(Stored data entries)
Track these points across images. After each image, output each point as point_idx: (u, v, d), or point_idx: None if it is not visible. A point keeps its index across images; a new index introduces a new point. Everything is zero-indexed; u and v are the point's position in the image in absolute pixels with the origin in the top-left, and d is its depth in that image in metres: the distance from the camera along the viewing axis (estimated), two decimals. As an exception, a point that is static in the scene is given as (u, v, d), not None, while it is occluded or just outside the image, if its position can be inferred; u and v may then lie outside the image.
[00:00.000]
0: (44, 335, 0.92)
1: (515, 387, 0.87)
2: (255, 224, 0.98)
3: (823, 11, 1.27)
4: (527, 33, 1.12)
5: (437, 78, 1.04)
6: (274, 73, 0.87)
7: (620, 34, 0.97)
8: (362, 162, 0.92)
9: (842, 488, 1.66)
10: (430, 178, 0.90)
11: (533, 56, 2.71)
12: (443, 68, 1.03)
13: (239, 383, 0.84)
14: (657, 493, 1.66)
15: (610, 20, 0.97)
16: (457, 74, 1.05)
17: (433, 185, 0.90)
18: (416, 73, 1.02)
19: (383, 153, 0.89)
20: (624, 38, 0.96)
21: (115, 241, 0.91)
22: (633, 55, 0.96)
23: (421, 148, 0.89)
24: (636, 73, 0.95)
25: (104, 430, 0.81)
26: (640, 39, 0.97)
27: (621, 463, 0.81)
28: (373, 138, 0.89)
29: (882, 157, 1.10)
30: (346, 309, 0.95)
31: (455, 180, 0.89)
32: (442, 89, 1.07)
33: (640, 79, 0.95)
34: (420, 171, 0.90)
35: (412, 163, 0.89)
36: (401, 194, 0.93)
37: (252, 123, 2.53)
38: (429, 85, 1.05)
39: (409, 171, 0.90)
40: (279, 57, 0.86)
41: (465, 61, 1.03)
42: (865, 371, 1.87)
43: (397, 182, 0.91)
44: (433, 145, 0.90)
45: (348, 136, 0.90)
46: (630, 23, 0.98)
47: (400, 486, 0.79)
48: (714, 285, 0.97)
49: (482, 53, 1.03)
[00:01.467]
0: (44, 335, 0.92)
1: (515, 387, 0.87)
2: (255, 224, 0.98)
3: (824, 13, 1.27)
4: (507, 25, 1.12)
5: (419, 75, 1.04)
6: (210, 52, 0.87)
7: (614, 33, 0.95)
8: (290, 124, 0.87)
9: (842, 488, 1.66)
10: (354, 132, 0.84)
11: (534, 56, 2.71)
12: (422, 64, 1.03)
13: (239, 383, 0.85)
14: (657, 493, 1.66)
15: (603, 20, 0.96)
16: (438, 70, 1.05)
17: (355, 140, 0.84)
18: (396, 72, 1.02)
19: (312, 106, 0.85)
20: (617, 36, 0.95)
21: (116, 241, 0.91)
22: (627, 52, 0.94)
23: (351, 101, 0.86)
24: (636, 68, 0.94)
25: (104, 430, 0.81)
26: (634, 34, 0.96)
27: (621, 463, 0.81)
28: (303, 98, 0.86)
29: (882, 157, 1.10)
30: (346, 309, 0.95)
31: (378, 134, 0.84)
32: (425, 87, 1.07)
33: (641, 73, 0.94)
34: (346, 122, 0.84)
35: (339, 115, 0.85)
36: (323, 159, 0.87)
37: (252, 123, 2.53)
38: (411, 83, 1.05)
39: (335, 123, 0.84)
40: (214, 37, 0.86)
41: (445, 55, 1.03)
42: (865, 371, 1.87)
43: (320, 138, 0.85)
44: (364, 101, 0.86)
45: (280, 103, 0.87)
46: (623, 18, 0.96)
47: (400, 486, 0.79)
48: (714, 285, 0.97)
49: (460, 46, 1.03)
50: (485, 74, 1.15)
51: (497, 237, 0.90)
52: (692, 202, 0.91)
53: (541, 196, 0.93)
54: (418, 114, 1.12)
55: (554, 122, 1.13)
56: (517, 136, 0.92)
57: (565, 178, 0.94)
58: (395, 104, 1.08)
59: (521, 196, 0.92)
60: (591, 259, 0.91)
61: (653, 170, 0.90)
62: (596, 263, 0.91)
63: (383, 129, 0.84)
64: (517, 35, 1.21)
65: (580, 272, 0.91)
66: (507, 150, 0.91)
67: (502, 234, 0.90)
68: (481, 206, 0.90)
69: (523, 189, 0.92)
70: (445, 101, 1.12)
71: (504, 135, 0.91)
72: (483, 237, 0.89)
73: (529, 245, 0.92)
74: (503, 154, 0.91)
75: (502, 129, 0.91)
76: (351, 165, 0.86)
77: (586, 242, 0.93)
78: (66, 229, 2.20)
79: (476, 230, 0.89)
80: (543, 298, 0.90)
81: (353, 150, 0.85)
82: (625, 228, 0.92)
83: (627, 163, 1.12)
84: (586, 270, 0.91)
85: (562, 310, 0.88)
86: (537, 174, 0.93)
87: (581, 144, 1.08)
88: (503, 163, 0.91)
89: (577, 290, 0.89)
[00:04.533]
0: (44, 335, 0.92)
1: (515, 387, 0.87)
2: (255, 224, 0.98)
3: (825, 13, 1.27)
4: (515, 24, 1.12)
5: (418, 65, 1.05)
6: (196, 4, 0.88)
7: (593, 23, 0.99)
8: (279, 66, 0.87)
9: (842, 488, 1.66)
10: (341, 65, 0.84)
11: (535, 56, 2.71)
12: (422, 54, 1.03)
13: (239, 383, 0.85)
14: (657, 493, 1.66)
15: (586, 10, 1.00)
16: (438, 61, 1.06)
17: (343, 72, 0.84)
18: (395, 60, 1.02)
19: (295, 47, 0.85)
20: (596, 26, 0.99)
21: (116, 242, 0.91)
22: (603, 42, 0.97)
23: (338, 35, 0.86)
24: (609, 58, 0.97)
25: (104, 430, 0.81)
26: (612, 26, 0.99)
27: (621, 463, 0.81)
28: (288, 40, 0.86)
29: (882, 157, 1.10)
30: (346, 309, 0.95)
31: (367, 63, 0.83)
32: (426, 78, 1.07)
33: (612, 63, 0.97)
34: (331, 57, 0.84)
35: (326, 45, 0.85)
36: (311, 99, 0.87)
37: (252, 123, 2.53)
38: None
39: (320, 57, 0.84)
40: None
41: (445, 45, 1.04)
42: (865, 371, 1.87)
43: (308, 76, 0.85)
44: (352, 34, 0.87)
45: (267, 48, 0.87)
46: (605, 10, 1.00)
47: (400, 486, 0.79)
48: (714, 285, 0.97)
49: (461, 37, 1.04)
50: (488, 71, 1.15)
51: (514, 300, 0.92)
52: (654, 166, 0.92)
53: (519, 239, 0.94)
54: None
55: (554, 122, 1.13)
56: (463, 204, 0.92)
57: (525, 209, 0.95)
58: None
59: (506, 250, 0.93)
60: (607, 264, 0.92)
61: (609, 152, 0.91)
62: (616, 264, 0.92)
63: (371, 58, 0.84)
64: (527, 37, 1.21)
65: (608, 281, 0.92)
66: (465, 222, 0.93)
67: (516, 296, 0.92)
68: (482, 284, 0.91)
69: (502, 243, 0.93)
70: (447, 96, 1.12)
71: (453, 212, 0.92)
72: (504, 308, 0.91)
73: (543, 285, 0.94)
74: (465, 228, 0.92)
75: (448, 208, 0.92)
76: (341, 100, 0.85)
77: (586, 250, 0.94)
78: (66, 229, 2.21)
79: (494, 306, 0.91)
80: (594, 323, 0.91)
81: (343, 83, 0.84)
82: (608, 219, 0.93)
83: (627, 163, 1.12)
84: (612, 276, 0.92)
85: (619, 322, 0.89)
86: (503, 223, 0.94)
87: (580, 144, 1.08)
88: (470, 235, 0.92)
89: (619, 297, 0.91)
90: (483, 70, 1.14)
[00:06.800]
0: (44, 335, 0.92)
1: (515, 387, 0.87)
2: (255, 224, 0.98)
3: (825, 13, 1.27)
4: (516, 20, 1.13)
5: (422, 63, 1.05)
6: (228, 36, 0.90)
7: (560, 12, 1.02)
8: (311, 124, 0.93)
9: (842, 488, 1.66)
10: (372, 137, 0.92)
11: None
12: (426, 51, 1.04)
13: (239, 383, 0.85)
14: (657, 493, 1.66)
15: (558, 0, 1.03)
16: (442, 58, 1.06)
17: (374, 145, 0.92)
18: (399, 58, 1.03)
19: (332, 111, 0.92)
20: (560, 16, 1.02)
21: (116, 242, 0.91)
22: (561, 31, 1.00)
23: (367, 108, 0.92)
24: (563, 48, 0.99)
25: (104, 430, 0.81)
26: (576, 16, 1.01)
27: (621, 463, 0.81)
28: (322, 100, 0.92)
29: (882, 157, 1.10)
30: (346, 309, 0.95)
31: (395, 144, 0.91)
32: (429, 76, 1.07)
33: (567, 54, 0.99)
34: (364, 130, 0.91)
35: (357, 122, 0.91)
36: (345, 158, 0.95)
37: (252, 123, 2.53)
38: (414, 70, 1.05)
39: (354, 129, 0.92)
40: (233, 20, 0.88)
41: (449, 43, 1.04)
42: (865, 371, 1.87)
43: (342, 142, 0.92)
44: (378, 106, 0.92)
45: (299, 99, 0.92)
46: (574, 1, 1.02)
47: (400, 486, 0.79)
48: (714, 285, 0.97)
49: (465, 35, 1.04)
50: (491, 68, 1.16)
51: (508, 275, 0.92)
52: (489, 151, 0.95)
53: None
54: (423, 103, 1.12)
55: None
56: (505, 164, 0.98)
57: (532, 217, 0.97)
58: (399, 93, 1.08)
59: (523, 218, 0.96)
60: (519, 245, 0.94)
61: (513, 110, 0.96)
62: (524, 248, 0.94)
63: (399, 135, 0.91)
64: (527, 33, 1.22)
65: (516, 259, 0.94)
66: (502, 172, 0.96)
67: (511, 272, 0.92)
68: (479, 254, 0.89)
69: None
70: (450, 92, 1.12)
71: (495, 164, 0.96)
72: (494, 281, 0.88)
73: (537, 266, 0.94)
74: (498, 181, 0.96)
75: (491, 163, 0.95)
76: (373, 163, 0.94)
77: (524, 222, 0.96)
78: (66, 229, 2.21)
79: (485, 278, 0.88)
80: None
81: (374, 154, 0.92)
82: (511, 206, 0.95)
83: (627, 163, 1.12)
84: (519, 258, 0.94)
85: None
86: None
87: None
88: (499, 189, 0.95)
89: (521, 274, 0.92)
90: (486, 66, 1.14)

**TASK INSTRUCTIONS**
Copy the entries above exactly, but only from the line holding "24: (636, 73, 0.95)" through the line holding "87: (581, 144, 1.08)", both included.

**COMPLETED TASK**
24: (636, 73, 0.95)
25: (104, 430, 0.81)
26: (640, 39, 0.97)
27: (621, 463, 0.81)
28: (373, 138, 0.89)
29: (882, 157, 1.10)
30: (346, 309, 0.95)
31: (455, 180, 0.89)
32: (442, 89, 1.07)
33: (640, 79, 0.95)
34: (420, 171, 0.90)
35: (412, 163, 0.89)
36: (401, 194, 0.93)
37: (252, 123, 2.53)
38: (429, 85, 1.05)
39: (409, 171, 0.90)
40: (279, 57, 0.86)
41: (465, 61, 1.03)
42: (865, 371, 1.87)
43: (397, 182, 0.91)
44: (433, 145, 0.90)
45: (348, 136, 0.90)
46: (630, 23, 0.98)
47: (400, 486, 0.79)
48: (714, 285, 0.97)
49: (482, 53, 1.03)
[00:01.467]
0: (44, 335, 0.92)
1: (515, 387, 0.87)
2: (255, 224, 0.98)
3: (824, 13, 1.27)
4: (507, 25, 1.12)
5: (419, 75, 1.04)
6: (210, 52, 0.87)
7: (614, 33, 0.95)
8: (290, 124, 0.87)
9: (842, 488, 1.66)
10: (354, 132, 0.84)
11: (534, 56, 2.71)
12: (422, 64, 1.03)
13: (239, 383, 0.85)
14: (657, 493, 1.66)
15: (603, 20, 0.96)
16: (438, 70, 1.05)
17: (355, 140, 0.84)
18: (396, 72, 1.02)
19: (312, 106, 0.85)
20: (617, 36, 0.95)
21: (116, 241, 0.91)
22: (627, 52, 0.94)
23: (351, 101, 0.86)
24: (636, 68, 0.94)
25: (104, 430, 0.81)
26: (634, 34, 0.96)
27: (621, 463, 0.81)
28: (303, 98, 0.86)
29: (882, 157, 1.10)
30: (346, 309, 0.95)
31: (378, 134, 0.84)
32: (425, 87, 1.07)
33: (641, 73, 0.94)
34: (346, 122, 0.84)
35: (339, 115, 0.85)
36: (323, 159, 0.87)
37: (252, 123, 2.53)
38: (411, 83, 1.05)
39: (335, 123, 0.84)
40: (214, 37, 0.86)
41: (445, 55, 1.03)
42: (865, 371, 1.87)
43: (320, 138, 0.85)
44: (364, 101, 0.86)
45: (280, 103, 0.87)
46: (623, 18, 0.96)
47: (400, 486, 0.79)
48: (714, 285, 0.97)
49: (460, 46, 1.03)
50: (485, 74, 1.15)
51: (497, 237, 0.90)
52: (692, 202, 0.91)
53: (541, 196, 0.93)
54: (418, 114, 1.12)
55: (554, 122, 1.13)
56: (517, 136, 0.92)
57: (565, 178, 0.94)
58: (395, 104, 1.08)
59: (521, 196, 0.92)
60: (591, 259, 0.91)
61: (653, 170, 0.90)
62: (596, 263, 0.91)
63: (383, 129, 0.84)
64: (517, 35, 1.21)
65: (580, 272, 0.91)
66: (507, 150, 0.91)
67: (502, 234, 0.90)
68: (481, 206, 0.90)
69: (523, 189, 0.92)
70: (445, 101, 1.12)
71: (504, 135, 0.91)
72: (483, 237, 0.89)
73: (529, 245, 0.92)
74: (503, 154, 0.91)
75: (502, 129, 0.91)
76: (351, 165, 0.86)
77: (586, 242, 0.93)
78: (66, 229, 2.20)
79: (476, 230, 0.89)
80: (543, 298, 0.90)
81: (353, 150, 0.85)
82: (625, 228, 0.92)
83: (627, 163, 1.12)
84: (586, 270, 0.91)
85: (562, 310, 0.88)
86: (537, 174, 0.93)
87: (581, 144, 1.08)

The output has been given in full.